The contents of Japanese Patent Application No. 2000-337,073 (filed Nov. 6, 2000) are incorporated herein by reference.

Although the invention has been described above by reference to certain embodiments of the invention, the invention is not limited to the embodiments described above. Modifications and variations of the embodiments described above will occur to those skilled in the art, in light of the above teachings.

Claims

1. An exhaust emission control device of an internal combustion engine comprising:

a CO oxidation catalyst;

a H2O trap disposed upstream of and close to the CO oxidation catalyst so dimensioned that adsorption heat and condensation heat of H2O contribute to a rise in temperature of the CO oxidation catalyst, the H2O trap being supported separately from the CO oxidation catalyst;

a secondary air supply unit disposed upstream of the H2O trap; and

a HC trap disposed upstream of the secondary air supply unit.

2. An exhaust emission control device of an internal combustion engine according to claim 1, wherein the CO oxidation catalyst has low temperature light-off characteristics.

3. An exhaust emission control device of an internal combustion engine according to claim 1, further comprising a secondary air supply unit disposed upstream of the H2O trap.

4. An exhaust emission control device of an internal combustion engine according to claim 1, further comprising a HC trap disposed upstream of the H2O trap.

5. An exhaust emission control device of an internal combustion engine according to claim 1, wherein the H2O trap is disposed upstream of and close to the CO oxidation catalyst and so dimensioned that adsorption heat and condensation heat of H2O contribute to a rise in temperature of the CO oxidation catalyst to attain an early activation of the CO oxidation catalyst.

6. An exhaust emission control device of an internal combustion engine, comprising:

a low temperature light-off CO oxidation catalyst;

a H2O trap disposed upstream of and close to the CO oxidation catalyst so dimensioned that adsorption heat and condensation heat of H2O contribute to a rise in temperature of the CO oxidation catalyst, the H2O trap being supported separately from the CO oxidation catalyst;

a secondary air supply unit disposed upstream of the H2O trap; and

a HC trap disposed upstream of the secondary air supply.

7. An exhaust emission control device of an internal combustion engine according to claim 6, wherein the H2O trap is disposed upstream of and close to the CO oxidation catalyst and so dimensioned that adsorption heat and condensation heat of H2O contribute to a rise in temperature of the CO oxidation catalyst to attain an early activation of the CO oxidation catalyst.
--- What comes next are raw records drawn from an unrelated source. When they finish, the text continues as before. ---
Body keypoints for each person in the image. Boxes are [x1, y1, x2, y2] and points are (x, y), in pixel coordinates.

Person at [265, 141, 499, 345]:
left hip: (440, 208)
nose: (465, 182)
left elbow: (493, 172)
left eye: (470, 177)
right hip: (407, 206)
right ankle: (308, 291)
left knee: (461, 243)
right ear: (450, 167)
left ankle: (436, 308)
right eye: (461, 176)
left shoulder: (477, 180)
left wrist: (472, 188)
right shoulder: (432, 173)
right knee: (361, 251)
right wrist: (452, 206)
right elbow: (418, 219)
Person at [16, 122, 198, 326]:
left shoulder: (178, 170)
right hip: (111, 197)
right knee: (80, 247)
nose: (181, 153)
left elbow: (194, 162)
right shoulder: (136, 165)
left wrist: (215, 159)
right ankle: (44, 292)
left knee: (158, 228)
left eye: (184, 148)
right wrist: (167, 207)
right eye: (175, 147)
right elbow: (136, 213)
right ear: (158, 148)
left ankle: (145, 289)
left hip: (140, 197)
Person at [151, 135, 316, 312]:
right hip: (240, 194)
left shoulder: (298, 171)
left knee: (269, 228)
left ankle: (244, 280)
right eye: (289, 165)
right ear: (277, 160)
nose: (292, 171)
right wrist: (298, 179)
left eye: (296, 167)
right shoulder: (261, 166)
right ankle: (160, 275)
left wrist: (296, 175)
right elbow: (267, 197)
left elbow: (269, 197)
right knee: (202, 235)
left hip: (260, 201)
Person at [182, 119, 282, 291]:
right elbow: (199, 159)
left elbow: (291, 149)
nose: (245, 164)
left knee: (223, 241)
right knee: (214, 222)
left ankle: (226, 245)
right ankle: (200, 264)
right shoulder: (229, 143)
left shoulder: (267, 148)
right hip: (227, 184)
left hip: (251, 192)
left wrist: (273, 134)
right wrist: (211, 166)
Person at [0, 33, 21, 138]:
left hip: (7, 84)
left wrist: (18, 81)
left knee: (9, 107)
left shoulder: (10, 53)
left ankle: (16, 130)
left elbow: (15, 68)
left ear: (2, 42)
8. An exhaust emission control device of an internal combustion engine, comprising:

an underfloor catalyst wherein a low temperature light-off CO oxidation catalyst and a H2O trap are coated on a support, so dimensioned that adsorption heat and condensation heat of H2O contribute to a rise in temperature of the low temperature light-off CO oxidation catalyst; and

a secondary air supply unit disposed upstream of the underfloor catalyst; and a HC trap disposed upstream of the secondary air supply.
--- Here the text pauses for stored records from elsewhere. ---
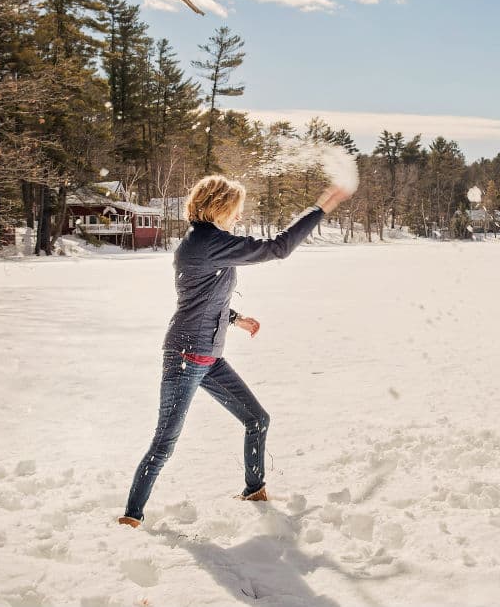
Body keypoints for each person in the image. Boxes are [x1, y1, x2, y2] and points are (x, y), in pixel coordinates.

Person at [118, 176, 351, 528]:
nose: (240, 217)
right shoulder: (207, 243)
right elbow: (278, 248)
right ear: (218, 207)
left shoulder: (207, 244)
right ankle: (130, 517)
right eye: (237, 210)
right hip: (186, 357)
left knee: (257, 419)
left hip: (208, 358)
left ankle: (254, 490)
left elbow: (202, 299)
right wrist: (320, 209)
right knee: (164, 442)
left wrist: (236, 318)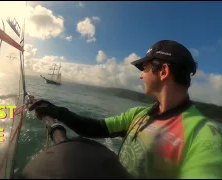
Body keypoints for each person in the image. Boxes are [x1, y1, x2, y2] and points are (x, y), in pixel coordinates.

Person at [28, 40, 222, 179]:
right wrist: (58, 112)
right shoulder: (139, 114)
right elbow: (96, 128)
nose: (140, 76)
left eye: (144, 68)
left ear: (163, 72)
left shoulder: (204, 135)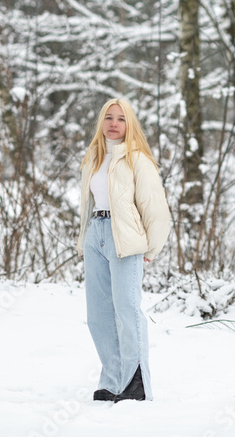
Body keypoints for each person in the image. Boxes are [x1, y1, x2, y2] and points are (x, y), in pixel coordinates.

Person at [77, 98, 170, 402]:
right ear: (101, 122)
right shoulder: (93, 157)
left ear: (129, 124)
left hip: (125, 240)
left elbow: (154, 207)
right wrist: (86, 237)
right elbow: (88, 202)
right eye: (109, 118)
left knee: (127, 309)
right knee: (98, 314)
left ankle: (136, 381)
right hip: (96, 234)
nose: (114, 124)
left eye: (121, 118)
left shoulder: (137, 159)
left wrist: (151, 247)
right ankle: (114, 379)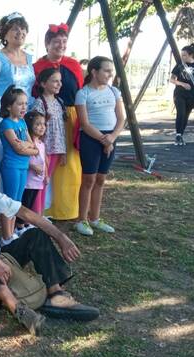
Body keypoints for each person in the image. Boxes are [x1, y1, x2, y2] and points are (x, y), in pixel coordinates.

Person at [0, 155, 99, 336]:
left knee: (35, 235)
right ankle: (19, 309)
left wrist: (60, 237)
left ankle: (56, 294)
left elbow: (23, 212)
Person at [33, 23, 84, 221]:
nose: (61, 45)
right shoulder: (38, 67)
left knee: (68, 164)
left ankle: (65, 209)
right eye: (56, 42)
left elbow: (79, 91)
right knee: (42, 163)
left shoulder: (73, 65)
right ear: (47, 43)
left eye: (64, 41)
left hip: (69, 116)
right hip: (45, 117)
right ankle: (41, 209)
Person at [74, 56, 125, 236]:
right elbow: (85, 124)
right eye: (106, 70)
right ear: (94, 72)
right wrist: (105, 140)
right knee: (88, 180)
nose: (110, 74)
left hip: (110, 138)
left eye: (111, 70)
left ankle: (95, 218)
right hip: (91, 139)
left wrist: (112, 137)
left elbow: (121, 118)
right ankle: (82, 220)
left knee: (101, 180)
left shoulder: (114, 91)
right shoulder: (83, 93)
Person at [0, 87, 38, 245]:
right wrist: (28, 148)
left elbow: (32, 146)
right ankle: (6, 236)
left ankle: (12, 231)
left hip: (23, 166)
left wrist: (28, 147)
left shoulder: (22, 122)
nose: (24, 107)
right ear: (9, 106)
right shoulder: (6, 124)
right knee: (9, 201)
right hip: (11, 167)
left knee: (17, 202)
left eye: (26, 104)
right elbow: (18, 149)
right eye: (20, 104)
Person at [0, 12, 35, 127]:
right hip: (2, 113)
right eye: (15, 29)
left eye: (23, 28)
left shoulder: (29, 58)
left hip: (25, 111)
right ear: (5, 35)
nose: (20, 32)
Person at [31, 68, 66, 215]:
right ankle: (36, 215)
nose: (59, 84)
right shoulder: (39, 103)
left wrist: (63, 151)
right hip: (45, 149)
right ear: (44, 84)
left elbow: (61, 128)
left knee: (46, 180)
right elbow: (37, 129)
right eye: (55, 81)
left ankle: (40, 214)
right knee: (40, 181)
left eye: (60, 81)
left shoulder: (59, 102)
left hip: (57, 148)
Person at [16, 111, 48, 233]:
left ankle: (26, 223)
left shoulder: (41, 144)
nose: (42, 127)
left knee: (32, 202)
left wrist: (46, 175)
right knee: (25, 201)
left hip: (38, 181)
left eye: (43, 124)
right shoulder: (29, 143)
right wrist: (33, 167)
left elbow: (43, 161)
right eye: (38, 124)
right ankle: (19, 225)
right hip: (29, 180)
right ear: (30, 126)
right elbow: (25, 159)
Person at [170, 44, 194, 146]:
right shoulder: (180, 65)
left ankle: (180, 135)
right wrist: (182, 83)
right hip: (180, 94)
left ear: (191, 55)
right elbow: (172, 79)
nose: (182, 57)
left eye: (184, 55)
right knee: (181, 114)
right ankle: (178, 135)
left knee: (186, 116)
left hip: (193, 96)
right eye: (182, 55)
9. An exhaust emission control device of an internal combustion engine according to claim 8, wherein the underfloor catalyst is so dimensioned that adsorption heat and condensation heat of H2O contribute to a rise in temperature of the CO oxidation catalyst to attain an early activation of the CO oxidation catalyst.

10. An exhaust emission control device of an internal combustion engine according to claim 8, wherein the H2O trap is disposed upstream of the CO oxidation catalyst.
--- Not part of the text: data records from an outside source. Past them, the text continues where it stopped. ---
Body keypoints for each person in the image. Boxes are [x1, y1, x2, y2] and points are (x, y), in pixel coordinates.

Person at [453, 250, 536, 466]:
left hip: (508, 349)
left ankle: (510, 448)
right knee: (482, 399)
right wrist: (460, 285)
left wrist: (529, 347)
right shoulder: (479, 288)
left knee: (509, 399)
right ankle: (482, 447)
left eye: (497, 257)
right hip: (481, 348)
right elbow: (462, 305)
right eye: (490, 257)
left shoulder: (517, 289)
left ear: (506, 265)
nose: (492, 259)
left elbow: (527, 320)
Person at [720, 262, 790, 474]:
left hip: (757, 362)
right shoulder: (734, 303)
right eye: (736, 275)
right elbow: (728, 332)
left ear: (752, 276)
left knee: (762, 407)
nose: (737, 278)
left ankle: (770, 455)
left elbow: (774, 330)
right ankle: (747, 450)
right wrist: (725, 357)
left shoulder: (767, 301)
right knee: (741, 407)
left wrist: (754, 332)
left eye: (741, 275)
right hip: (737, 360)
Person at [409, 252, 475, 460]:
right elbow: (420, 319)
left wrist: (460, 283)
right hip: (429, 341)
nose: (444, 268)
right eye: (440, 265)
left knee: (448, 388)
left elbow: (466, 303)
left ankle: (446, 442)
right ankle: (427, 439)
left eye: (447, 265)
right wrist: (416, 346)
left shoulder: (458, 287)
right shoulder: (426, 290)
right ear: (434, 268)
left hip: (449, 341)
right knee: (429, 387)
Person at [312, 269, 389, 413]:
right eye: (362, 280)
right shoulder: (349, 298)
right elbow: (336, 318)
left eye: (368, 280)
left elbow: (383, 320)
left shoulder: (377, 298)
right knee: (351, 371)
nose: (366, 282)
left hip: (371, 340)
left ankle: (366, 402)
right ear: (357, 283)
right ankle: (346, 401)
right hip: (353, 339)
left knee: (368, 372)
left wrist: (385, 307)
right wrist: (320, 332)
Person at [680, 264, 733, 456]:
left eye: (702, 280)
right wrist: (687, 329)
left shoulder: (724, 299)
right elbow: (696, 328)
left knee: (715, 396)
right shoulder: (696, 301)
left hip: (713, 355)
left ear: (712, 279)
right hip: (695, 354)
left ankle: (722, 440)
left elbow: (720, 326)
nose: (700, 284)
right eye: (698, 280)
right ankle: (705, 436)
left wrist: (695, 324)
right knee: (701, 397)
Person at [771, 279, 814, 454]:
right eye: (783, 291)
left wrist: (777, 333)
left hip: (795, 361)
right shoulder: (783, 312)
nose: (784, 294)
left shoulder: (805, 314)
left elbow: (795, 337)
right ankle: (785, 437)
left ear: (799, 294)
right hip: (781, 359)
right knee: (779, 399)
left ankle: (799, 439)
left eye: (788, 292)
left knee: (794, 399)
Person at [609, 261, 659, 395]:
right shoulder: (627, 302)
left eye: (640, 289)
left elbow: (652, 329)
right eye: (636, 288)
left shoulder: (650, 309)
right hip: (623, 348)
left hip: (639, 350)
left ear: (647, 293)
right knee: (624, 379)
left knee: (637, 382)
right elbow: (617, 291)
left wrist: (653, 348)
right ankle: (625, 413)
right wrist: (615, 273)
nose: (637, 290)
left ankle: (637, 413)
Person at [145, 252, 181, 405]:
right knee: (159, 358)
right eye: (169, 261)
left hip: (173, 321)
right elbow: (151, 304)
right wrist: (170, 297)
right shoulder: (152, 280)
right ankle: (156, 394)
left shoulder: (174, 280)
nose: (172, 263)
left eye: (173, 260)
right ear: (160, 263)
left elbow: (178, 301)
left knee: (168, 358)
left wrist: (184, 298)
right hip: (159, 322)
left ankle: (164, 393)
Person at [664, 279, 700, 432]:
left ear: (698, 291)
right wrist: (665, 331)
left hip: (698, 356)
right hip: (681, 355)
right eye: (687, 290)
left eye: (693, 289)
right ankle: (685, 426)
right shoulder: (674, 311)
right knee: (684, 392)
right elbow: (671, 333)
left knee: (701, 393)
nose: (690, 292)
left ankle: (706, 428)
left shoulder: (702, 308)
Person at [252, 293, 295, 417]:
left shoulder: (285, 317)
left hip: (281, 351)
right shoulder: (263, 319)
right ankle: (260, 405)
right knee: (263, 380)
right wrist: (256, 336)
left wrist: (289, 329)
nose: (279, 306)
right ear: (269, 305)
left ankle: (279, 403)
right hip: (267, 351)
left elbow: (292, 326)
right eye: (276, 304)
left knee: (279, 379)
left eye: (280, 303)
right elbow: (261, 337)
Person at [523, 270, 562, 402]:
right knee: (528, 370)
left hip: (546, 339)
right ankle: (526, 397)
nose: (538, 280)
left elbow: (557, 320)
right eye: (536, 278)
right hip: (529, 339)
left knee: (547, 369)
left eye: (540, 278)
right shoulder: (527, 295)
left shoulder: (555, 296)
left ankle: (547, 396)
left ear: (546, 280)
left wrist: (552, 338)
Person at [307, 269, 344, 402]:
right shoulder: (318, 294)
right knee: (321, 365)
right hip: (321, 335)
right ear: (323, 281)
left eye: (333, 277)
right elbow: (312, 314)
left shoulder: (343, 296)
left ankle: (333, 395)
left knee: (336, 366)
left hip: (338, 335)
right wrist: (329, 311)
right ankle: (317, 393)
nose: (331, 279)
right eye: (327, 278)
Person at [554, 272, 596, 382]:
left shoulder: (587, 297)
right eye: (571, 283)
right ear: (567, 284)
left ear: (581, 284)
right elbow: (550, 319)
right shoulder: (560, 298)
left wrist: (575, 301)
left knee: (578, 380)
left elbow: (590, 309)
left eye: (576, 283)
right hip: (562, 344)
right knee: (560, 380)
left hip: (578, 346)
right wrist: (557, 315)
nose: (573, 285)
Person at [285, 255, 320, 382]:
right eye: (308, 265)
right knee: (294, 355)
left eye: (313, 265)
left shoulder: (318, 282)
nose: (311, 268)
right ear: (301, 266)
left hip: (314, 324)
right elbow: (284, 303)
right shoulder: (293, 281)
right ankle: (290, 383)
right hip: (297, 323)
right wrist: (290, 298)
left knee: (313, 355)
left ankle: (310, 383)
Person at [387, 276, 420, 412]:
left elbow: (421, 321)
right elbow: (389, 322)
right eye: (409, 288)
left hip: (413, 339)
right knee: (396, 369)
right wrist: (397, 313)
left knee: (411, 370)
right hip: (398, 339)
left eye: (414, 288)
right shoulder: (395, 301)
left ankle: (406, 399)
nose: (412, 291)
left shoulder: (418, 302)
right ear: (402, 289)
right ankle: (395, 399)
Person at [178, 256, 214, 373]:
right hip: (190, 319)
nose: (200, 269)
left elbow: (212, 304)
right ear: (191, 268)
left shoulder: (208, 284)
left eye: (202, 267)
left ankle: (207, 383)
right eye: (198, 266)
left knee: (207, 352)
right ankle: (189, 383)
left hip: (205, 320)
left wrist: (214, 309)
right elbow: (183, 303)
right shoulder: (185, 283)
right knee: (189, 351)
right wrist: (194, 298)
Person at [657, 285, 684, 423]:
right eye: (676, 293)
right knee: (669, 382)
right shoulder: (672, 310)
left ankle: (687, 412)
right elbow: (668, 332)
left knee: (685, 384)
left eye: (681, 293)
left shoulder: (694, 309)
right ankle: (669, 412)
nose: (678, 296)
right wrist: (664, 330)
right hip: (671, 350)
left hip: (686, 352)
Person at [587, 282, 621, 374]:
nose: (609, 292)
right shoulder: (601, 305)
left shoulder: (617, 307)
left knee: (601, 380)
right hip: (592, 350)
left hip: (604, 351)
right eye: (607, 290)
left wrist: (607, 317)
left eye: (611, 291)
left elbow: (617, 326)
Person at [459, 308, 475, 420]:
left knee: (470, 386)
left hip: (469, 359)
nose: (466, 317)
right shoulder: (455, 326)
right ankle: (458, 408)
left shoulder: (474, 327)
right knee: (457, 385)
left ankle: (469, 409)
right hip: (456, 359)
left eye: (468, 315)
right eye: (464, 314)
11. An exhaust emission control device of an internal combustion engine according to claim 8, wherein the H2O trap and the CO oxidation catalyst are mixed with each other.

12. An exhaust emission control device of an internal combustion engine according to claim 8, wherein the H2O trap and the CO oxidation catalyst are coated on the support while the both are overlapped layer-wise on each other.

13. An exhaust emission control device of an internal combustion engine according to claim 12, wherein the H2O trap is disposed as the upper layer and the CO oxidation catalyst is disposed as the lower layer.